I pointed out the window. “Look outside. See all that blue? That’s sky. It grows light and dark – we call that day and night. And then there’s weather. Like the storm last night. Now it’s clear – no clouds, no rain, no lightning. The weather changed.”
“Day and night – like Fears and the times between them?”
“Not nearly so long. It will grow dark again in about nine hours – oh, I suppose there’s no point telling you what an hour is. You’ll see. You grow used to it quickly.”
“So, when night comes, will the storm come too?”
“It doesn’t work like that. I mean, yes, day and night do affect the weather—” I felt the conversation was drifting too far afield. Quibble would have to discover certain things for herself. “The point I want to impress on you is that you must be discreet with your secrets, especially the heretical ones. Here, Without, it’s true you’ve freed yourself of Unity’s control, but still you must fear the Zeros. Even more so now. Remember the Negative Confession: censoriousness is perfecting.”
Quibble nodded her head gravely.
“Anyway,” I said, “we were talking about reading.”
“Oh, yes! Do you have orbs? I don’t know how I feel about dreaming now but—”
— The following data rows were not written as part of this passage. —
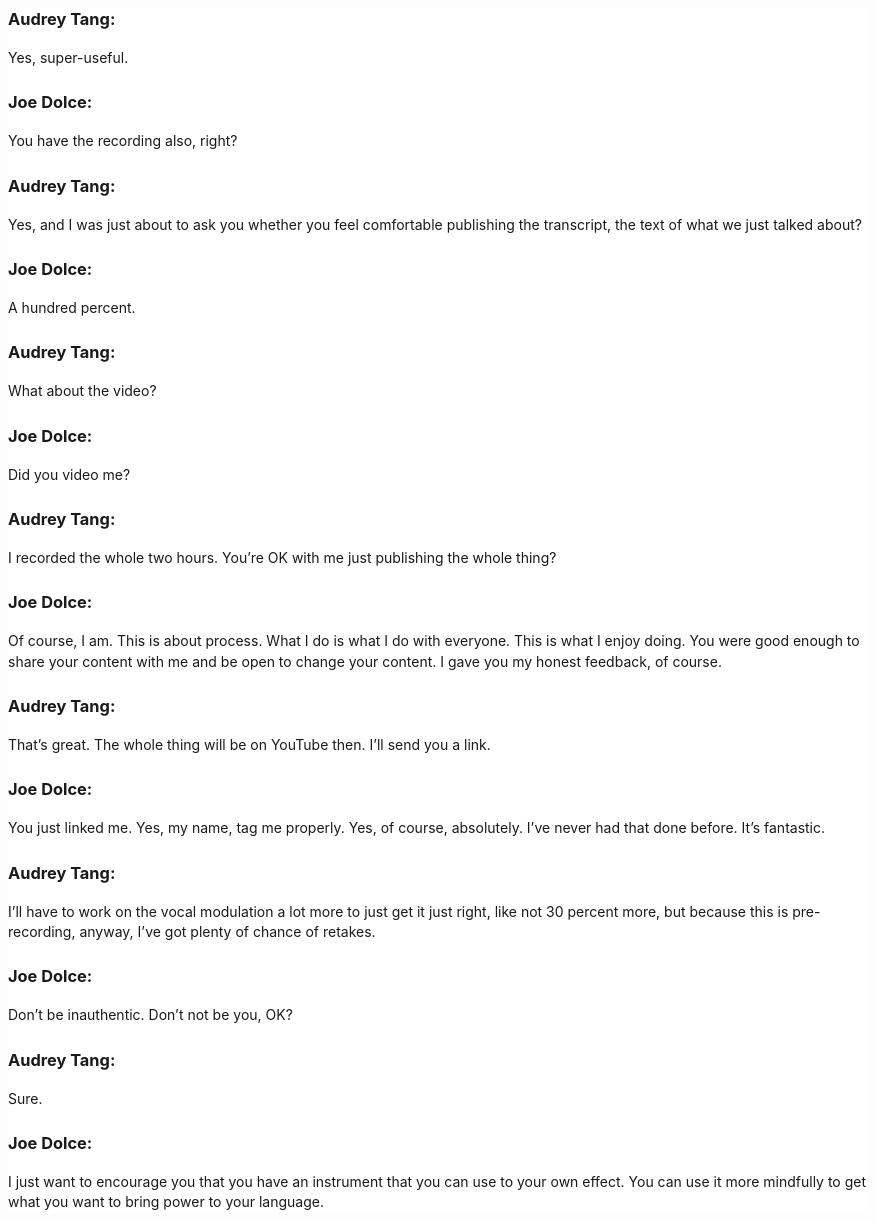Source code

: ### Audrey Tang:
Yes, super-useful.

### Joe Dolce:
You have the recording also, right?

### Audrey Tang:
Yes, and I was just about to ask you whether you feel comfortable publishing the transcript, the text of what we just talked about?

### Joe Dolce:
A hundred percent.

### Audrey Tang:
What about the video?

### Joe Dolce:
Did you video me?

### Audrey Tang:
I recorded the whole two hours. You’re OK with me just publishing the whole thing?

### Joe Dolce:
Of course, I am. This is about process. What I do is what I do with everyone. This is what I enjoy doing. You were good enough to share your content with me and be open to change your content. I gave you my honest feedback, of course.

### Audrey Tang:
That’s great. The whole thing will be on YouTube then. I’ll send you a link.

### Joe Dolce:
You just linked me. Yes, my name, tag me properly. Yes, of course, absolutely. I’ve never had that done before. It’s fantastic.

### Audrey Tang:
I’ll have to work on the vocal modulation a lot more to just get it just right, like not 30 percent more, but because this is pre-recording, anyway, I’ve got plenty of chance of retakes.

### Joe Dolce:
Don’t be inauthentic. Don’t not be you, OK?

### Audrey Tang:
Sure.

### Joe Dolce:
I just want to encourage you that you have an instrument that you can use to your own effect. You can use it more mindfully to get what you want to bring power to your language.
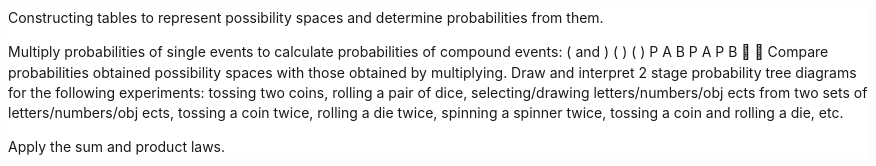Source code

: Constructing tables 
to represent 
possibility spaces 
and determine 
probabilities from 
them. 
  
Multiply 
probabilities of 
single events to 
calculate 
probabilities of 
compound events: 
(  and )
(  )
( )
P A
B
P A
P B


Compare 
probabilities 
obtained 
possibility spaces 
with those 
obtained by 
multiplying. 
Draw and interpret 
2 stage probability 
tree diagrams for 
the following 
experiments: 
tossing two coins, 
rolling a pair of 
dice, 
selecting/drawing 
letters/numbers/obj
ects from two sets 
of 
letters/numbers/obj
ects, tossing a coin 
twice, rolling a die 
twice, spinning a 
spinner twice, 
tossing a coin and 
rolling a die, etc. 
 
 
Apply the sum and 
product laws. 
 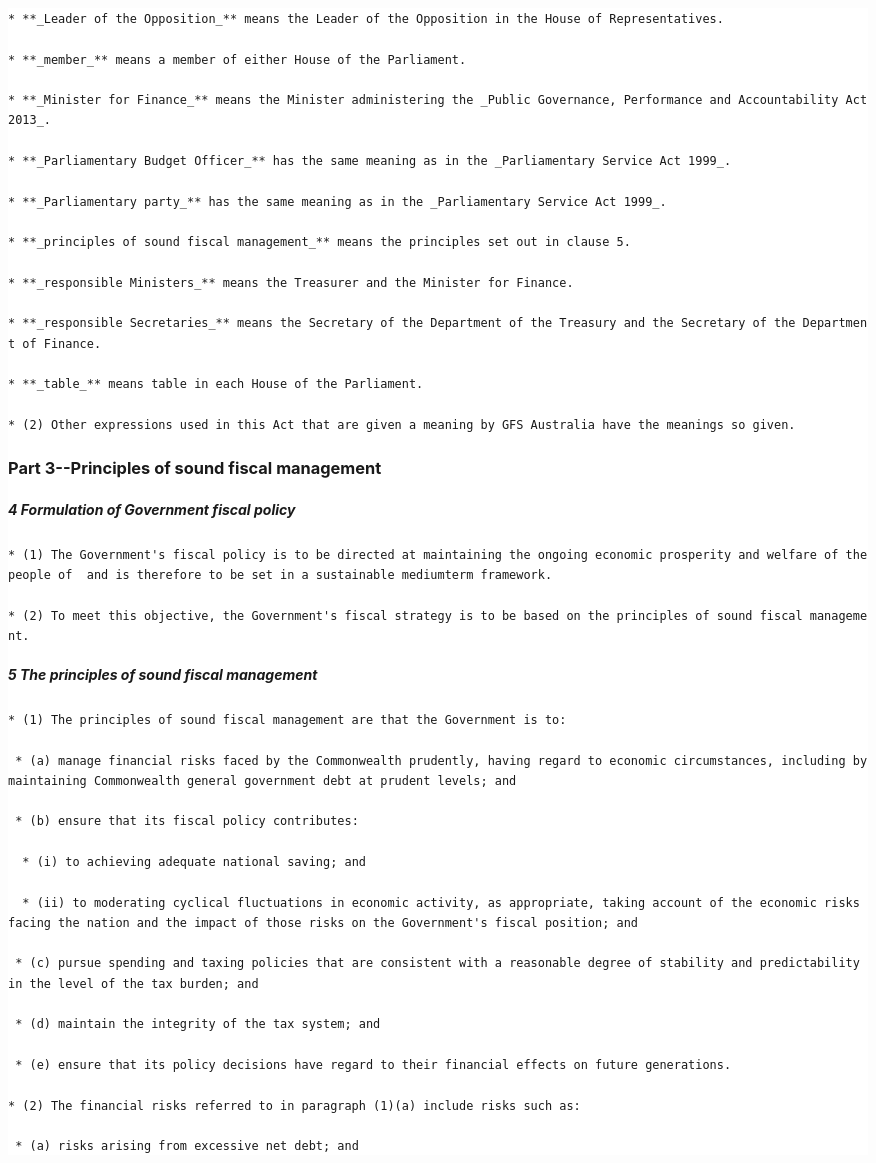     * **_Leader of the Opposition_** means the Leader of the Opposition in the House of Representatives.

    * **_member_** means a member of either House of the Parliament.

    * **_Minister for Finance_** means the Minister administering the _Public Governance, Performance and Accountability Act 2013_.

    * **_Parliamentary Budget Officer_** has the same meaning as in the _Parliamentary Service Act 1999_.

    * **_Parliamentary party_** has the same meaning as in the _Parliamentary Service Act 1999_.

    * **_principles of sound fiscal management_** means the principles set out in clause 5.

    * **_responsible Ministers_** means the Treasurer and the Minister for Finance.

    * **_responsible Secretaries_** means the Secretary of the Department of the Treasury and the Secretary of the Department of Finance.

    * **_table_** means table in each House of the Parliament.

    * (2) Other expressions used in this Act that are given a meaning by GFS Australia have the meanings so given.

### Part 3--Principles of sound fiscal management

##### 4  Formulation of Government fiscal policy

    * (1) The Government's fiscal policy is to be directed at maintaining the ongoing economic prosperity and welfare of the people of  and is therefore to be set in a sustainable mediumterm framework.

    * (2) To meet this objective, the Government's fiscal strategy is to be based on the principles of sound fiscal management.

##### 5  The principles of sound fiscal management

    * (1) The principles of sound fiscal management are that the Government is to:

     * (a) manage financial risks faced by the Commonwealth prudently, having regard to economic circumstances, including by maintaining Commonwealth general government debt at prudent levels; and

     * (b) ensure that its fiscal policy contributes:

      * (i) to achieving adequate national saving; and

      * (ii) to moderating cyclical fluctuations in economic activity, as appropriate, taking account of the economic risks facing the nation and the impact of those risks on the Government's fiscal position; and

     * (c) pursue spending and taxing policies that are consistent with a reasonable degree of stability and predictability in the level of the tax burden; and

     * (d) maintain the integrity of the tax system; and

     * (e) ensure that its policy decisions have regard to their financial effects on future generations.

    * (2) The financial risks referred to in paragraph (1)(a) include risks such as:

     * (a) risks arising from excessive net debt; and
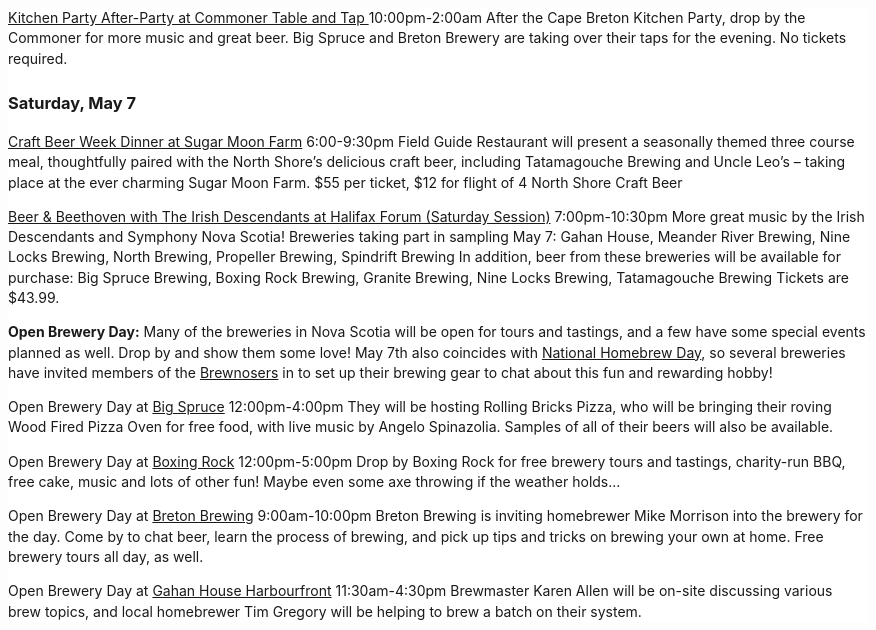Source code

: [Kitchen Party After-Party at Commoner Table and Tap
](https://www.facebook.com/commonertabletap/)10:00pm-2:00am
After the Cape Breton Kitchen Party, drop by the Commoner for more music and great beer. Big Spruce and Breton Brewery are taking over their taps for the evening.
No tickets required.




### Saturday, May 7






[Craft Beer Week Dinner at Sugar Moon Farm](http://events.constantcontact.com/register/event?llr=rhpcxyn6&oeidk=a07ecfkqbsj8971cc18)
6:00-9:30pm
Field Guide Restaurant will present a seasonally themed three course meal, thoughtfully paired with the North Shore’s delicious craft beer, including Tatamagouche Brewing and Uncle Leo’s – taking place at the ever charming Sugar Moon Farm.
$55 per ticket, $12 for flight of 4 North Shore Craft Beer

[Beer & Beethoven with The Irish Descendants at Halifax Forum (Saturday Session)](https://halifaxforum.etixnow.com/events/symphony-nova-scotia/may-7-2016/halifax-forum-mpc)
7:00pm-10:30pm
More great music by the Irish Descendants and Symphony Nova Scotia!
Breweries taking part in sampling May 7: Gahan House, Meander River Brewing, Nine Locks Brewing, North Brewing, Propeller Brewing, Spindrift Brewing
In addition, beer from these breweries will be available for purchase: Big Spruce Brewing, Boxing Rock Brewing, Granite Brewing, Nine Locks Brewing, Tatamagouche Brewing
Tickets are $43.99.

**Open Brewery Day:** Many of the breweries in Nova Scotia will be open for tours and tastings, and a few have some special events planned as well. Drop by and show them some love! May 7th also coincides with [National Homebrew Day](http://www.homebrewersassociation.org/aha-events/national-homebrew-day/), so several breweries have invited members of the [Brewnosers](http://www.brewnosers.org/forums/) in to set up their brewing gear to chat about this fun and rewarding hobby!

Open Brewery Day at [Big Spruce](http://www.bigspruce.ca/)
12:00pm-4:00pm
They will be hosting Rolling Bricks Pizza, who will be bringing their roving Wood Fired Pizza Oven for free food, with live music by Angelo Spinazolia. Samples of all of their beers will also be available.

Open Brewery Day at [Boxing Rock](http://www.boxingrock.ca/)
12:00pm-5:00pm
Drop by Boxing Rock for free brewery tours and tastings, charity-run BBQ, free cake, music and lots of other fun! Maybe even some axe throwing if the weather holds...

Open Brewery Day at [Breton Brewing](http://bretonbrewing.ca/)
9:00am-10:00pm
Breton Brewing is inviting homebrewer Mike Morrison into the brewery for the day. Come by to chat beer, learn the process of brewing, and pick up tips and tricks on brewing your own at home. Free brewery tours all day, as well.

Open Brewery Day at [Gahan House Harbourfront](http://halifax.gahan.ca/)
11:30am-4:30pm
Brewmaster Karen Allen will be on-site discussing various brew topics, and local homebrewer Tim Gregory will be helping to brew a batch on their system.
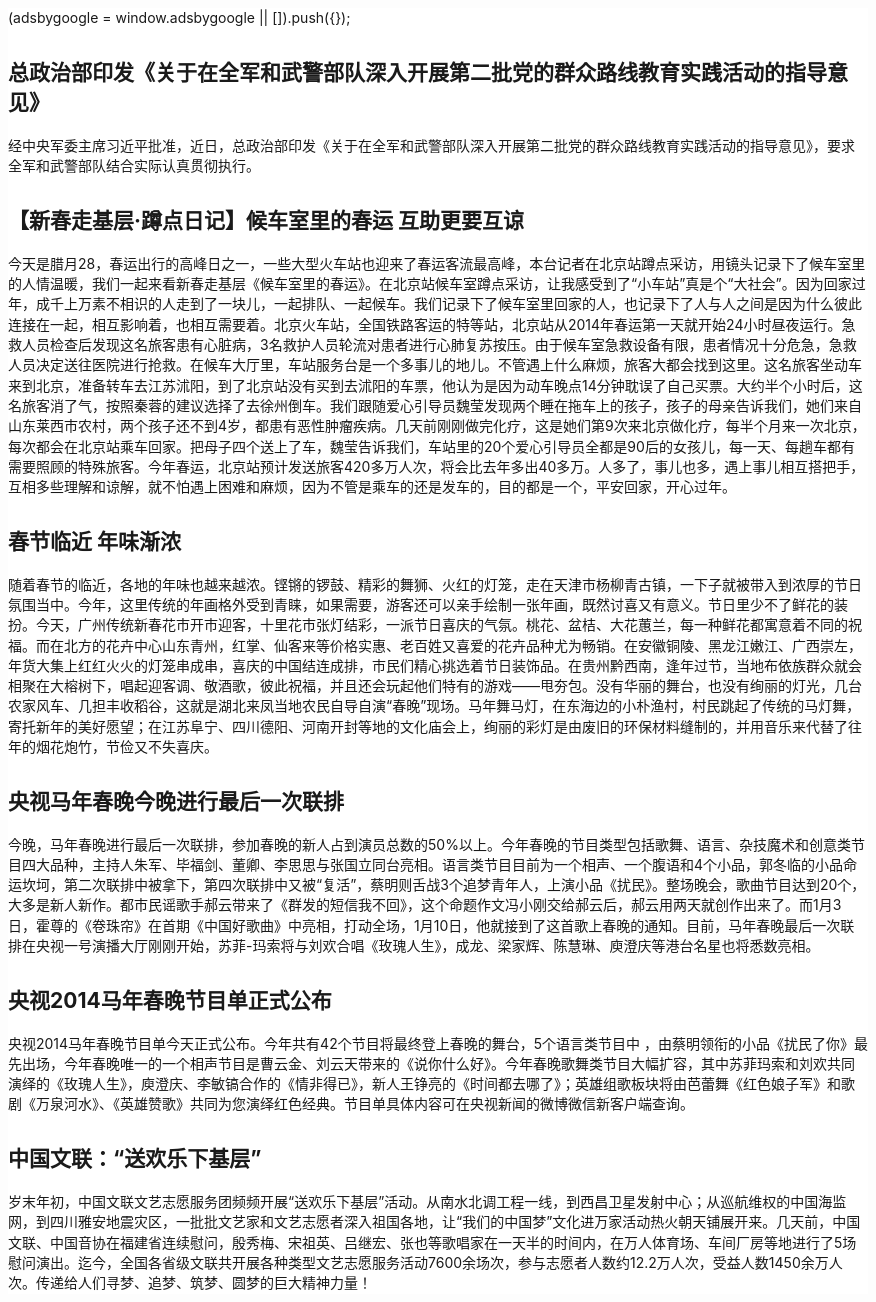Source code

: 
 (adsbygoogle = window.adsbygoogle || []).push({});

 
## 总政治部印发《关于在全军和武警部队深入开展第二批党的群众路线教育实践活动的指导意见》


经中央军委主席习近平批准，近日，总政治部印发《关于在全军和武警部队深入开展第二批党的群众路线教育实践活动的指导意见》，要求全军和武警部队结合实际认真贯彻执行。


## 【新春走基层·蹲点日记】候车室里的春运 互助更要互谅


今天是腊月28，春运出行的高峰日之一，一些大型火车站也迎来了春运客流最高峰，本台记者在北京站蹲点采访，用镜头记录下了候车室里的人情温暖，我们一起来看新春走基层《候车室里的春运》。在北京站候车室蹲点采访，让我感受到了“小车站”真是个“大社会”。因为回家过年，成千上万素不相识的人走到了一块儿，一起排队、一起候车。我们记录下了候车室里回家的人，也记录下了人与人之间是因为什么彼此连接在一起，相互影响着，也相互需要着。北京火车站，全国铁路客运的特等站，北京站从2014年春运第一天就开始24小时昼夜运行。急救人员检查后发现这名旅客患有心脏病，3名救护人员轮流对患者进行心肺复苏按压。由于候车室急救设备有限，患者情况十分危急，急救人员决定送往医院进行抢救。在候车大厅里，车站服务台是一个多事儿的地儿。不管遇上什么麻烦，旅客大都会找到这里。这名旅客坐动车来到北京，准备转车去江苏沭阳，到了北京站没有买到去沭阳的车票，他认为是因为动车晚点14分钟耽误了自己买票。大约半个小时后，这名旅客消了气，按照秦蓉的建议选择了去徐州倒车。我们跟随爱心引导员魏莹发现两个睡在拖车上的孩子，孩子的母亲告诉我们，她们来自山东莱西市农村，两个孩子还不到4岁，都患有恶性肿瘤疾病。几天前刚刚做完化疗，这是她们第9次来北京做化疗，每半个月来一次北京，每次都会在北京站乘车回家。把母子四个送上了车，魏莹告诉我们，车站里的20个爱心引导员全都是90后的女孩儿，每一天、每趟车都有需要照顾的特殊旅客。今年春运，北京站预计发送旅客420多万人次，将会比去年多出40多万。人多了，事儿也多，遇上事儿相互搭把手，互相多些理解和谅解，就不怕遇上困难和麻烦，因为不管是乘车的还是发车的，目的都是一个，平安回家，开心过年。


## 春节临近 年味渐浓


随着春节的临近，各地的年味也越来越浓。铿锵的锣鼓、精彩的舞狮、火红的灯笼，走在天津市杨柳青古镇，一下子就被带入到浓厚的节日氛围当中。今年，这里传统的年画格外受到青睐，如果需要，游客还可以亲手绘制一张年画，既然讨喜又有意义。节日里少不了鲜花的装扮。今天，广州传统新春花市开市迎客，十里花市张灯结彩，一派节日喜庆的气氛。桃花、盆桔、大花蕙兰，每一种鲜花都寓意着不同的祝福。而在北方的花卉中心山东青州，红掌、仙客来等价格实惠、老百姓又喜爱的花卉品种尤为畅销。在安徽铜陵、黑龙江嫩江、广西崇左，年货大集上红红火火的灯笼串成串，喜庆的中国结连成排，市民们精心挑选着节日装饰品。在贵州黔西南，逢年过节，当地布依族群众就会相聚在大榕树下，唱起迎客调、敬酒歌，彼此祝福，并且还会玩起他们特有的游戏——甩夯包。没有华丽的舞台，也没有绚丽的灯光，几台农家风车、几担丰收稻谷，这就是湖北来凤当地农民自导自演“春晚”现场。马年舞马灯，在东海边的小朴渔村，村民跳起了传统的马灯舞，寄托新年的美好愿望；在江苏阜宁、四川德阳、河南开封等地的文化庙会上，绚丽的彩灯是由废旧的环保材料缝制的，并用音乐来代替了往年的烟花炮竹，节俭又不失喜庆。


## 央视马年春晚今晚进行最后一次联排


今晚，马年春晚进行最后一次联排，参加春晚的新人占到演员总数的50%以上。今年春晚的节目类型包括歌舞、语言、杂技魔术和创意类节目四大品种，主持人朱军、毕福剑、董卿、李思思与张国立同台亮相。语言类节目目前为一个相声、一个腹语和4个小品，郭冬临的小品命运坎坷，第二次联排中被拿下，第四次联排中又被“复活”，蔡明则舌战3个追梦青年人，上演小品《扰民》。整场晚会，歌曲节目达到20个，大多是新人新作。都市民谣歌手郝云带来了《群发的短信我不回》，这个命题作文冯小刚交给郝云后，郝云用两天就创作出来了。而1月3日，霍尊的《卷珠帘》在首期《中国好歌曲》中亮相，打动全场，1月10日，他就接到了这首歌上春晚的通知。目前，马年春晚最后一次联排在央视一号演播大厅刚刚开始，苏菲-玛索将与刘欢合唱《玫瑰人生》，成龙、梁家辉、陈慧琳、庾澄庆等港台名星也将悉数亮相。


## 央视2014马年春晚节目单正式公布


央视2014马年春晚节目单今天正式公布。今年共有42个节目将最终登上春晚的舞台，5个语言类节目中 ，由蔡明领衔的小品《扰民了你》最先出场，今年春晚唯一的一个相声节目是曹云金、刘云天带来的《说你什么好》。今年春晚歌舞类节目大幅扩容，其中苏菲玛索和刘欢共同演绎的《玫瑰人生》，庾澄庆、李敏镐合作的《情非得已》，新人王铮亮的《时间都去哪了》；英雄组歌板块将由芭蕾舞《红色娘子军》和歌剧《万泉河水》、《英雄赞歌》共同为您演绎红色经典。节目单具体内容可在央视新闻的微博微信新客户端查询。


## 中国文联：“送欢乐下基层”


岁末年初，中国文联文艺志愿服务团频频开展“送欢乐下基层”活动。从南水北调工程一线，到西昌卫星发射中心；从巡航维权的中国海监网，到四川雅安地震灾区，一批批文艺家和文艺志愿者深入祖国各地，让“我们的中国梦”文化进万家活动热火朝天铺展开来。几天前，中国文联、中国音协在福建省连续慰问，殷秀梅、宋祖英、吕继宏、张也等歌唱家在一天半的时间内，在万人体育场、车间厂房等地进行了5场慰问演出。迄今，全国各省级文联共开展各种类型文艺志愿服务活动7600余场次，参与志愿者人数约12.2万人次，受益人数1450余万人次。传递给人们寻梦、追梦、筑梦、圆梦的巨大精神力量！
“We don’t have orbs, and we don’t read by dreaming. I’m not sure it’s advisable for you to read just yet, anyway. I want you to try writing instead.”
“Writing?”
“Creating text on your own.”
Quibble was quiet. I skanced her: she was staring at me again. I pursed my lips, and she looked away.
Going to the cell’s desk, I lifted the lid and took out a bottle of ink, a quill, and a sheet of parchment, then sat down and beckoned Quibble to look over my shoulder. I dipped the quill in the ink, tapped the nib on the bottle’s mouth to shake off the excess, set quill to parchment, and printed a neat letter Q.
“Oh! Oh, Nish, that’s incredible!”
“I have things to do elsewhere. While I’m gone, sit here and practice your letters. Try writing sentences. Tell your story, if you wish. Just don’t write any heresies! Write small, please. The ink is dear.”
Rising, I pointed at the bottle. Quibble sat and took up the quill.
“What do you make the ink from?” she asked.
“Shaggy inkcaps.” She looked at me. “Mushrooms. I’ll show you sometime. The parchment—” I touched the page. “—is hard to make, rare. Adroit make paper.”
Following my lead, Quibble drew a U looking rather more like a V after my Q. Leaving her, I made a beeline for the shearing pens.